Philadelphia-based FMC said the split follows a four-year effort to reshape its businesses. The company has done some buying and selling during that period, in 2013 alone acquiring the fish oil businesses of Norway's Trygg Pharma Group for $345 million while divesting its peroxygens business to the private equity firm One Equity Partners for $200 million.
Company chairman and CEO Pierre Brondeau called the split "a natural progression of our strategy," saying the two entities will both be stronger on their own.
"We believe that creating two companies, each with its own publicly listed equity, will enable the management of each company to pursue its own strategy," Brondeau said. "This will give each company greater focus on the success factors that are most important to its business and allow the adoption of a capital structure that is appropriate to its business profile."Post-split Brondeau will lead the agriculture and healthcare business. The CEO of the minerals unit has not yet been named. The agriculture unit is expected to generate about $3.35 billion in annual sales, sourcing ingredients to food and pharmaceutical products, as well as crop protection products for farmers. The minerals business should generate about $1 billion in annual sales, specializing on alkali chemicals including soda ash, used by the glass, chemical processing and detergent industries, as well as lithium, which is used in batteries and for medical applications. FMC said the minerals operation is expected to generate strong cash flow and should "have the financial flexibility to pursue select investment opportunities." The split is part of a broader trend of chemical firms rethinking their businesses and trying to focus on less commodity-dependent products. Dow Chemical (DOW), which last month rejected a suggestion by activist investor Dan Loeb that it split in two, has retained advisers to explore separation options for units totaling $5 billion in annual sales. Meanwhile DuPont last October said it would spin off its $7 billion in sales performance chemicals unit to shareholders. Bank of America Merrill Lynch (BAC) and Goldman Sachs (GS) are acting as financial advisers to FMC on the split, with Wachtell, Lipton, Rosen & Katz serving as legal counsel.

Saved data entries:
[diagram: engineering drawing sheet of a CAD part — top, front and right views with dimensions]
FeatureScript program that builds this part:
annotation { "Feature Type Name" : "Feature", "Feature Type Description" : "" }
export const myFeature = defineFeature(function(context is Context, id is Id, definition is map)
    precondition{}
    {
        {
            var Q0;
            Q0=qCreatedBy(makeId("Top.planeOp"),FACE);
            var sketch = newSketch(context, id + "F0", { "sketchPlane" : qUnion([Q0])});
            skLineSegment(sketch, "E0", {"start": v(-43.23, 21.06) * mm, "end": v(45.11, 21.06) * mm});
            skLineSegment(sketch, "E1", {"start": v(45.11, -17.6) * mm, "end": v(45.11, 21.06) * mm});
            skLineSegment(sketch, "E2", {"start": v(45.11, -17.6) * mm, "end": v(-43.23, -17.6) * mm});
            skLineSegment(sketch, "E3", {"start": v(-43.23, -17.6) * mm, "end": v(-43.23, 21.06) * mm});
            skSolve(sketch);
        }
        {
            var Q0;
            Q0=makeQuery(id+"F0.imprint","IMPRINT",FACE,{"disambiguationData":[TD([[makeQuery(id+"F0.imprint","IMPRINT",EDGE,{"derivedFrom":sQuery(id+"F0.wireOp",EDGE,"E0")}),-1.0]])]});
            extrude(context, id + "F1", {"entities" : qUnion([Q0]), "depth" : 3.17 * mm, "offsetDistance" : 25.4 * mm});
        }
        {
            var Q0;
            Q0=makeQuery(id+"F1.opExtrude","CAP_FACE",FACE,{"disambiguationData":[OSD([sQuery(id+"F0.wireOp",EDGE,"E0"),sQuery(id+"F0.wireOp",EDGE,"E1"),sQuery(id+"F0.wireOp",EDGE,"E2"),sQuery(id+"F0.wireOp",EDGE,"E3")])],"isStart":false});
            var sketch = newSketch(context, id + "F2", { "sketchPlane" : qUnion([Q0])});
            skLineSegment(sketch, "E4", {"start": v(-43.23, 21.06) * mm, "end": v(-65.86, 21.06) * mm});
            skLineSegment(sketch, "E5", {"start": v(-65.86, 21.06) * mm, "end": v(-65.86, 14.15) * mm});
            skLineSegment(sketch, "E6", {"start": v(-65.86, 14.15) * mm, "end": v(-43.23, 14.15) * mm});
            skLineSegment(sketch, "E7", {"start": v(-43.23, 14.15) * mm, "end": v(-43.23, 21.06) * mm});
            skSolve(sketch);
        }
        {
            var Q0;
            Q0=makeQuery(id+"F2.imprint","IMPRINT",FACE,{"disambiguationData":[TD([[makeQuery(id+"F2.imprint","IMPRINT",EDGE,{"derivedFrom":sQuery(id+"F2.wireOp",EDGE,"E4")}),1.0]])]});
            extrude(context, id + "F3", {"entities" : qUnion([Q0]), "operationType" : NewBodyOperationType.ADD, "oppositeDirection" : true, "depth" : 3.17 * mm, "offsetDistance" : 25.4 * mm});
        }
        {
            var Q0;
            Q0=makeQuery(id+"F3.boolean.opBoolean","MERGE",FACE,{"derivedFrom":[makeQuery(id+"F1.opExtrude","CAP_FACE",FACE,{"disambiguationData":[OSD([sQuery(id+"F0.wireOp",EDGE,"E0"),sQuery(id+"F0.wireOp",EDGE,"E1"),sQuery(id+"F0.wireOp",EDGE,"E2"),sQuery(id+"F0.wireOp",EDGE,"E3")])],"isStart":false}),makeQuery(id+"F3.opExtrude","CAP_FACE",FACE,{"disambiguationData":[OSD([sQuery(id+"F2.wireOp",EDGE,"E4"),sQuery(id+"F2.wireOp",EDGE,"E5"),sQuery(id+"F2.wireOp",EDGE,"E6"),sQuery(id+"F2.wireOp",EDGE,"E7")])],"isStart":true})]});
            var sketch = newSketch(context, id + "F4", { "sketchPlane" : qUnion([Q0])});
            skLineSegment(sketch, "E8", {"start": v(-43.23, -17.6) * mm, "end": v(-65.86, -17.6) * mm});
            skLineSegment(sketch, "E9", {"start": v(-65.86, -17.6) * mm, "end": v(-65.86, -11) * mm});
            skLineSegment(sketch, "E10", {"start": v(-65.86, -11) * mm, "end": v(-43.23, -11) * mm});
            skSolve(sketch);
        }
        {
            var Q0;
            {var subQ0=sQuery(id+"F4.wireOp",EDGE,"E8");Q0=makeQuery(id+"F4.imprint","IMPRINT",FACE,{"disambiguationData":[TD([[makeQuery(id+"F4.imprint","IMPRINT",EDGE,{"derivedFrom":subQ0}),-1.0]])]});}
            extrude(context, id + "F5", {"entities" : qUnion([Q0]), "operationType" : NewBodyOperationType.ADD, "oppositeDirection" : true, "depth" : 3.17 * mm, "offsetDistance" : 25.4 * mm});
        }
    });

### ASSIGNMENT
Translate this sentence from the article on FMC's split into Spanish: "The split is part of a broader trend of chemical firms rethinking their businesses and trying to focus on less commodity-dependent products." None of these entries is needed.

### OUTPUT OF THE EXERCISE
La escisión forma parte de una tendencia más amplia de empresas químicas que están replanteando sus negocios y tratando de centrarse en productos menos dependientes de las materias primas.